* START AVAILABLE RECORDS *
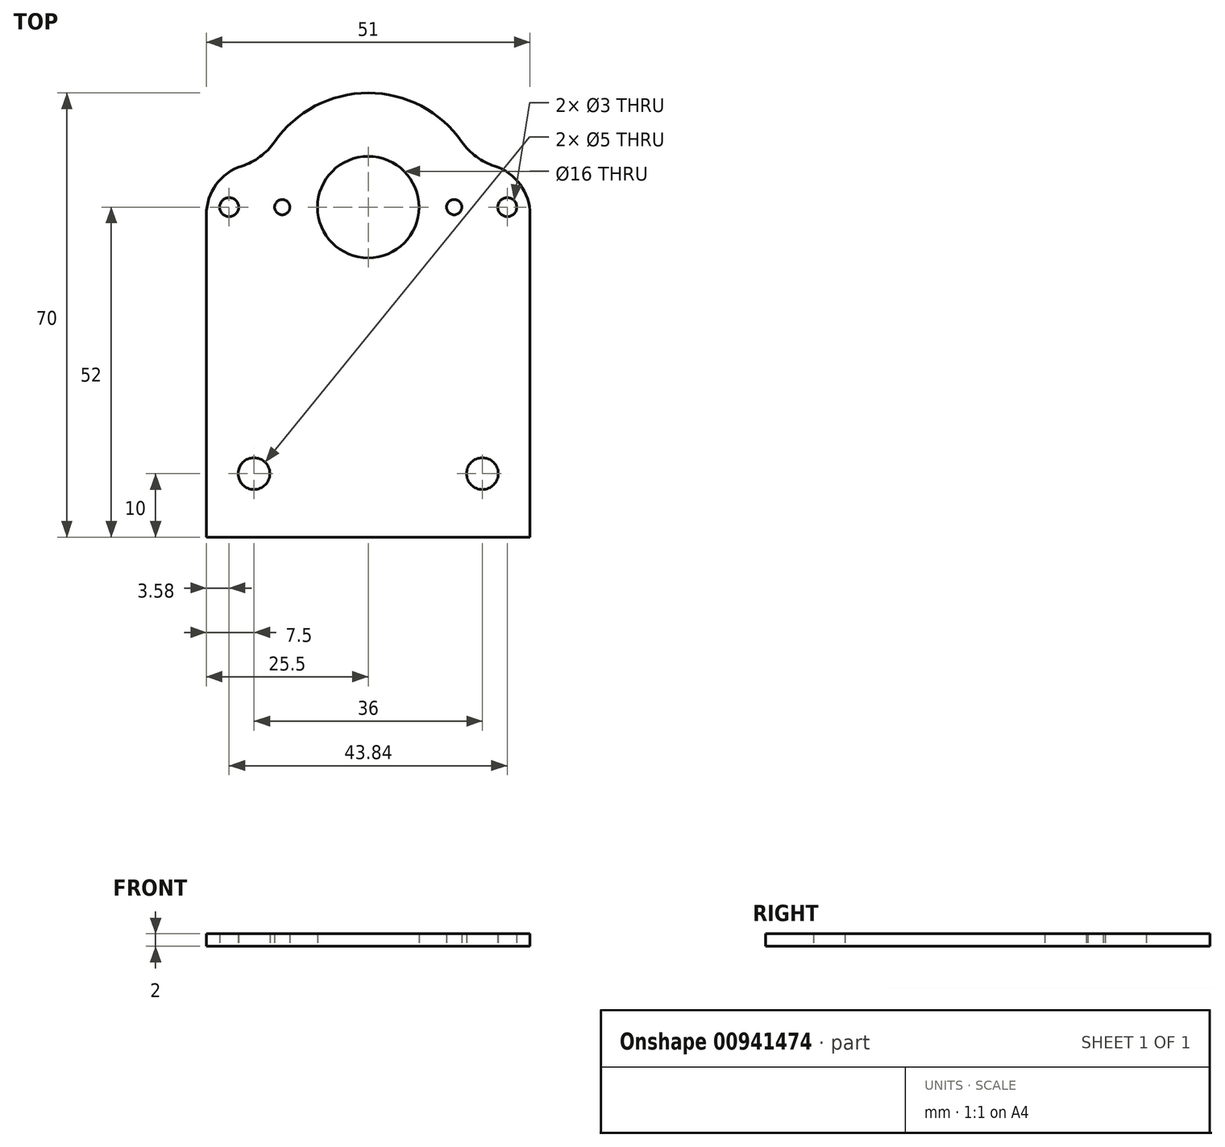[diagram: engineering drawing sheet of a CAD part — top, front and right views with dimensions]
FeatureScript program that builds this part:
* END AVAILABLE RECORDS *
* START AVAILABLE RECORDS *
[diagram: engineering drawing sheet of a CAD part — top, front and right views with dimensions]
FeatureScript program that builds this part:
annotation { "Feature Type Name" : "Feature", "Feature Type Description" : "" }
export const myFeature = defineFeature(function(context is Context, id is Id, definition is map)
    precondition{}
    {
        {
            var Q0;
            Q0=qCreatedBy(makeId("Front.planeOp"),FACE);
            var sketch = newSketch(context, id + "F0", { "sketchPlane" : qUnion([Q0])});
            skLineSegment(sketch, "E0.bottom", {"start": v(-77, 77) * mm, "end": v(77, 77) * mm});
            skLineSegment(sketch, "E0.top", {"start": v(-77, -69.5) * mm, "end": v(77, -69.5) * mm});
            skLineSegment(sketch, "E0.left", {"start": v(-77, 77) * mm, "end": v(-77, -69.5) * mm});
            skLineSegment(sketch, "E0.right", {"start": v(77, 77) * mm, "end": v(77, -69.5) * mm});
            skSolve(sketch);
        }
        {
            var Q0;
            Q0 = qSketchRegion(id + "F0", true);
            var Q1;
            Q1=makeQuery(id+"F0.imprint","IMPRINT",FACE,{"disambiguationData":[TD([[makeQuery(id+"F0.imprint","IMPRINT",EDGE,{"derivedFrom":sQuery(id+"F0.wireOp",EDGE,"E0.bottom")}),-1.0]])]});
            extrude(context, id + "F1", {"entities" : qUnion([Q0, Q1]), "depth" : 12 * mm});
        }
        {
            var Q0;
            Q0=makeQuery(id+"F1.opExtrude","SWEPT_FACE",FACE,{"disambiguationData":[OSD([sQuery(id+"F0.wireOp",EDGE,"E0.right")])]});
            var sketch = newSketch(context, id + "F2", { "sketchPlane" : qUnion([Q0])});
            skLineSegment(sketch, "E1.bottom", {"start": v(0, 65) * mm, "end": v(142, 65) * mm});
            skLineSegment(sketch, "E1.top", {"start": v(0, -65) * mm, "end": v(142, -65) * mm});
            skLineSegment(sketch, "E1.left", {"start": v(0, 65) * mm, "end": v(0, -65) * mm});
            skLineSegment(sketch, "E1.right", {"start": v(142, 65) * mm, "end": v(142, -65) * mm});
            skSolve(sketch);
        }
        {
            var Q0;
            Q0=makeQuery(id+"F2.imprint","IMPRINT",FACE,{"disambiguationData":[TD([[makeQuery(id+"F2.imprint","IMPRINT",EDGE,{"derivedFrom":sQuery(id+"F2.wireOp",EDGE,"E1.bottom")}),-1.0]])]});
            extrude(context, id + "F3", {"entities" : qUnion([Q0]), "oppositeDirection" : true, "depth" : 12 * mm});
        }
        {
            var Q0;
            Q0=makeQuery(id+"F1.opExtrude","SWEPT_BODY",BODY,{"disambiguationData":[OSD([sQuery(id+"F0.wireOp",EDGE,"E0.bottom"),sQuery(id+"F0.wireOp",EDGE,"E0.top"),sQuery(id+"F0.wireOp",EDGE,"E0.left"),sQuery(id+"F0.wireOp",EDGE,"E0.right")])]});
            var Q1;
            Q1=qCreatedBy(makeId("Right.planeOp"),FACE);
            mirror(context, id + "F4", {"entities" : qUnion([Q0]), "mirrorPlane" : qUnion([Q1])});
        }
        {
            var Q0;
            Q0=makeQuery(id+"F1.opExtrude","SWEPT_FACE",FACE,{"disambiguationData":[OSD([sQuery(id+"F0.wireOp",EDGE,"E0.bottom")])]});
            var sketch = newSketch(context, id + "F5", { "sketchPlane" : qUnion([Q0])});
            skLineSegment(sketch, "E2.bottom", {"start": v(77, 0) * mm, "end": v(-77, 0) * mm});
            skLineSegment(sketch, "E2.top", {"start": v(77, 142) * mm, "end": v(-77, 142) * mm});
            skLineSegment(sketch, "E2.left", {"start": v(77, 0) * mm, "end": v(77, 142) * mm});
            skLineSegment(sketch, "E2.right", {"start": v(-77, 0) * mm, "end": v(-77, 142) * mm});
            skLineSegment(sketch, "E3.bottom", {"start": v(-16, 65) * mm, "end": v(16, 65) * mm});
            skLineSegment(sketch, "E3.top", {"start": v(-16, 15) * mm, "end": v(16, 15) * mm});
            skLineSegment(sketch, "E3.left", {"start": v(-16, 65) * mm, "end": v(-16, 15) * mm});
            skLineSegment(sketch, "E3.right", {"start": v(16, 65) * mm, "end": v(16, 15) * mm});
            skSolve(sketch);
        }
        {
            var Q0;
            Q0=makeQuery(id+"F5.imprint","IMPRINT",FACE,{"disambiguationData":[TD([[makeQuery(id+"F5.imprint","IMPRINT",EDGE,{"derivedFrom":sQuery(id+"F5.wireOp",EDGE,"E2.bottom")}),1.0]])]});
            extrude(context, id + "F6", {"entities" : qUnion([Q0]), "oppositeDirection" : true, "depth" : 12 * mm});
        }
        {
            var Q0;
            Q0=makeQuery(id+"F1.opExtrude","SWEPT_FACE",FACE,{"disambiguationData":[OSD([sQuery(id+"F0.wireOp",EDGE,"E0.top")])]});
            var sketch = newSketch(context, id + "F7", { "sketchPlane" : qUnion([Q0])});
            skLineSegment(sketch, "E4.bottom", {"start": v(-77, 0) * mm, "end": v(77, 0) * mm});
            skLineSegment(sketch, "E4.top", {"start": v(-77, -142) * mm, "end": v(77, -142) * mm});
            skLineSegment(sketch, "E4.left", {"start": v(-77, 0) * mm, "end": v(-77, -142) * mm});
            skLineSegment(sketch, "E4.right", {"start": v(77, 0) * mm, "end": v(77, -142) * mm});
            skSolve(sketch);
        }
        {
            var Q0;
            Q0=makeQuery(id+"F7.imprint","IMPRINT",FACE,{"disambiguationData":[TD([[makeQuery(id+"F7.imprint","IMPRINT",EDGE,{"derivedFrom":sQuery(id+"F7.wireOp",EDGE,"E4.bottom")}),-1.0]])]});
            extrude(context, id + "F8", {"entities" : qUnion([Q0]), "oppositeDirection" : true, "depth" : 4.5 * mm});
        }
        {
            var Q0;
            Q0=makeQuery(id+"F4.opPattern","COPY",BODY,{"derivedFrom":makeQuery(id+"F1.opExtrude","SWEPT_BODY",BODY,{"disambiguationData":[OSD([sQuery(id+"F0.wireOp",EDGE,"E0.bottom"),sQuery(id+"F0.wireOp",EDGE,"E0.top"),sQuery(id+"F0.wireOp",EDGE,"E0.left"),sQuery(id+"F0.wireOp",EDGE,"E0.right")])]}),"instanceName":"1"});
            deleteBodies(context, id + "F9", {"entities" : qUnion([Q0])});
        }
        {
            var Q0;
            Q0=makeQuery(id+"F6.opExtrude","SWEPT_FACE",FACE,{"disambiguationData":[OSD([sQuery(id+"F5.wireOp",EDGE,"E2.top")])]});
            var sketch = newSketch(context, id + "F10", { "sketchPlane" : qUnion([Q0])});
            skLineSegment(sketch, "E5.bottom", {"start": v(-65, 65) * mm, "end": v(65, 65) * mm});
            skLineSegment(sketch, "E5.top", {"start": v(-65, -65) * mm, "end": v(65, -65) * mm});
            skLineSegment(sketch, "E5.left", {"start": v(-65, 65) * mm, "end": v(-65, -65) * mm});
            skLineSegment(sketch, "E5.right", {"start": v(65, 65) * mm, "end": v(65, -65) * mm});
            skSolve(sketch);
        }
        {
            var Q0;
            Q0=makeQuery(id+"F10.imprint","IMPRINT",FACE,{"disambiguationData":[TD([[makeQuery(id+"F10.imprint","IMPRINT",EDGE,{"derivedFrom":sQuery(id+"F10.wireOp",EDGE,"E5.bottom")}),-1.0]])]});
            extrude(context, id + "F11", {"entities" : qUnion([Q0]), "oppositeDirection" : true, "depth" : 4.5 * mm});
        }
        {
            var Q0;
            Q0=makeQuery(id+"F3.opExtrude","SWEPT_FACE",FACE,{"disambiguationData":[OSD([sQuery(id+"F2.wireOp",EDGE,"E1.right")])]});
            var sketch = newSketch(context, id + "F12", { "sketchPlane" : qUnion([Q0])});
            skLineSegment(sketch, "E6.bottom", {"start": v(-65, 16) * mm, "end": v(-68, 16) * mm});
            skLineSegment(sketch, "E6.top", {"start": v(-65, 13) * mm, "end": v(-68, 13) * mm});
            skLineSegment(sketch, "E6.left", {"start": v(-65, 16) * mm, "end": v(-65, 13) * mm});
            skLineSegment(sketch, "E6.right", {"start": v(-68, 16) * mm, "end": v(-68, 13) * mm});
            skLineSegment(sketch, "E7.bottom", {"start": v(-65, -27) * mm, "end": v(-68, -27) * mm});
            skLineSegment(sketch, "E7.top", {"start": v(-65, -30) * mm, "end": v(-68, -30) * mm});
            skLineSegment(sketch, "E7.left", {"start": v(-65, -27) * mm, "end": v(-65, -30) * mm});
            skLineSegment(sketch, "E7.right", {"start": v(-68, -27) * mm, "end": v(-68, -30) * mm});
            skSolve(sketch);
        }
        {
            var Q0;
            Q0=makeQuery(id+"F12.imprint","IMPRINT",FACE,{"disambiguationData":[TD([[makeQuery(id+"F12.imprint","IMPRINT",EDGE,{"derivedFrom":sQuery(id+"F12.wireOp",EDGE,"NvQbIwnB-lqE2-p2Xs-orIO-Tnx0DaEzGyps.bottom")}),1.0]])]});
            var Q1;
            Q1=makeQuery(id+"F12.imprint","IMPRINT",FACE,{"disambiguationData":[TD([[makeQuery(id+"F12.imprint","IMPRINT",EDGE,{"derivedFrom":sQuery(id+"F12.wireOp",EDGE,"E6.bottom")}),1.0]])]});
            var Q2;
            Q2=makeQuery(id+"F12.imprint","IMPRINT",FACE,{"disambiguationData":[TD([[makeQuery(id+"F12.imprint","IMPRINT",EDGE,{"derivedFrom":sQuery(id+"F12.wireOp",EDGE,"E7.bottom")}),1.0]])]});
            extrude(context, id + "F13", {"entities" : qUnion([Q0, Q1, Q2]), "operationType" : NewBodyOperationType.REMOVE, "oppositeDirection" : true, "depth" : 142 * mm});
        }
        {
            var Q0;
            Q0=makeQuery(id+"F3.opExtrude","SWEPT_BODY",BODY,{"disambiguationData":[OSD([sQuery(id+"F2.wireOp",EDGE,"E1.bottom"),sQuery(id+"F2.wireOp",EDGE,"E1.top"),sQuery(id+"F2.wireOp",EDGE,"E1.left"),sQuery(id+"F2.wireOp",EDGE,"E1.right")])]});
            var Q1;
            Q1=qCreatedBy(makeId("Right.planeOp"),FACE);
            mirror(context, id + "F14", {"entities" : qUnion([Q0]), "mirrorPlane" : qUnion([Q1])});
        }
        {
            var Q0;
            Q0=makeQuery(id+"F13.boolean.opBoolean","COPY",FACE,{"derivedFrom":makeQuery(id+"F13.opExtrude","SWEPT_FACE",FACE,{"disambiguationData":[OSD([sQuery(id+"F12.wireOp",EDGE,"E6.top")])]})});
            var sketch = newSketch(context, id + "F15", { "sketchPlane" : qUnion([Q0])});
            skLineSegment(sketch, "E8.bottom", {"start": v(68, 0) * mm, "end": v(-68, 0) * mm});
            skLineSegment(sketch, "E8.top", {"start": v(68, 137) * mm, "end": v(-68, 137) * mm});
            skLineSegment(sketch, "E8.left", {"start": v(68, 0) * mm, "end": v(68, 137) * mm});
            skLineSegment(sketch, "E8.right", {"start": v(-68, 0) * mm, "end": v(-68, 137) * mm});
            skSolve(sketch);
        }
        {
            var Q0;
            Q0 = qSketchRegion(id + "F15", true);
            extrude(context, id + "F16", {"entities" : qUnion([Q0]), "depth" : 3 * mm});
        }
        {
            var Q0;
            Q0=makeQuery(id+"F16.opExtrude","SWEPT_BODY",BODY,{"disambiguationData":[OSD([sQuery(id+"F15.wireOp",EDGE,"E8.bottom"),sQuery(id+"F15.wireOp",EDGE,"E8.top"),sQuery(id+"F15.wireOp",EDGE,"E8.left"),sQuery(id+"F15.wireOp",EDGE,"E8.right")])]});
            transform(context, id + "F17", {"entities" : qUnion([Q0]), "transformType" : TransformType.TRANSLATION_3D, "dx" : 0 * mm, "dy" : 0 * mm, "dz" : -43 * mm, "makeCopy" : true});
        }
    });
* END AVAILABLE RECORDS *
* START AVAILABLE RECORDS *
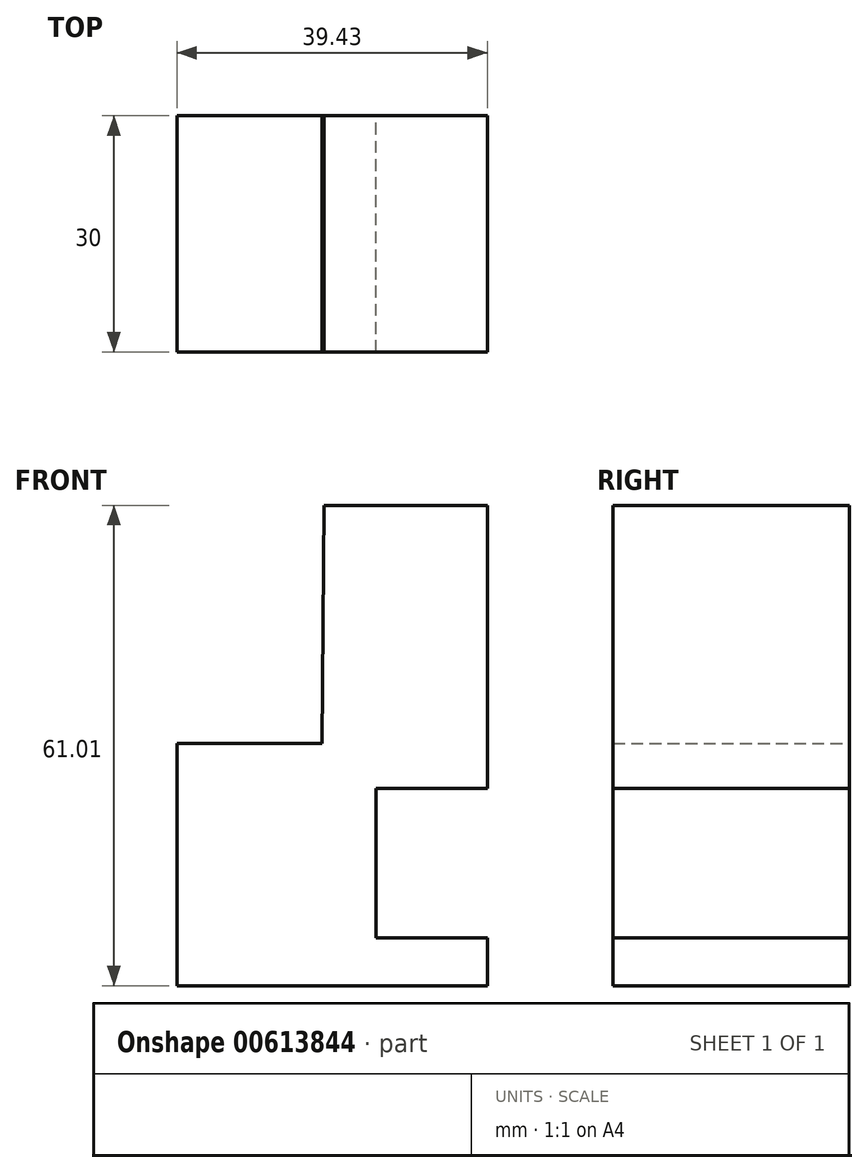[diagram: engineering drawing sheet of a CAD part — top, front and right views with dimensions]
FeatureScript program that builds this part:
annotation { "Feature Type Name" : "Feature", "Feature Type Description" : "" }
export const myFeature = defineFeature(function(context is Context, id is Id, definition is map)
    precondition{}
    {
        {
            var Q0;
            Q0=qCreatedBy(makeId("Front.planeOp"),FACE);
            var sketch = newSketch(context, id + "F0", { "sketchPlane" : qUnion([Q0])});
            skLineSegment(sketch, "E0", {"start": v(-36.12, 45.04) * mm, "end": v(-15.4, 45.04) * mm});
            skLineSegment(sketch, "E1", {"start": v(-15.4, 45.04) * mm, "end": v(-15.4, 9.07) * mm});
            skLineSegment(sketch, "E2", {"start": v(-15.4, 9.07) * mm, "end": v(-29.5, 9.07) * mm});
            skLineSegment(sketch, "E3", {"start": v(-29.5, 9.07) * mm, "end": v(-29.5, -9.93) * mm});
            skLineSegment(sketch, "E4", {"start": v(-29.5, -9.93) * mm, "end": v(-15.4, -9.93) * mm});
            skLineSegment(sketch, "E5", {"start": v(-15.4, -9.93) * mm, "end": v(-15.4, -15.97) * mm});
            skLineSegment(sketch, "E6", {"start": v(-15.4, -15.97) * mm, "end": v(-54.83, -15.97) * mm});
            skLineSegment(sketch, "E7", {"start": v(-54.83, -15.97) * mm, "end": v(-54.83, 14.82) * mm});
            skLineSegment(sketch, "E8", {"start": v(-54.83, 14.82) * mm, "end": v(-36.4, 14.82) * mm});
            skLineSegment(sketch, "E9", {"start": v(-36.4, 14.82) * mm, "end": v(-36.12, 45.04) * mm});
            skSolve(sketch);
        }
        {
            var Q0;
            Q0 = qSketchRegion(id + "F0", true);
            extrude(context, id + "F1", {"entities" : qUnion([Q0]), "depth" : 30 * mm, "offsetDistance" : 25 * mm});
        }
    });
* END AVAILABLE RECORDS *
### TASK DIRECTIONS
Pull out every line in the entries above that contains the string "sketchPlane", and copy each one in full.

### OUTPUT OF THE TASK
            var sketch = newSketch(context, id + "F0", { "sketchPlane" : qUnion([Q0])});
            var sketch = newSketch(context, id + "F2", { "sketchPlane" : qUnion([Q0])});
            var sketch = newSketch(context, id + "F5", { "sketchPlane" : qUnion([Q0])});
            var sketch = newSketch(context, id + "F7", { "sketchPlane" : qUnion([Q0])});
            var sketch = newSketch(context, id + "F10", { "sketchPlane" : qUnion([Q0])});
            var sketch = newSketch(context, id + "F12", { "sketchPlane" : qUnion([Q0])});
            var sketch = newSketch(context, id + "F15", { "sketchPlane" : qUnion([Q0])});
            var sketch = newSketch(context, id + "F0", { "sketchPlane" : qUnion([Q0])});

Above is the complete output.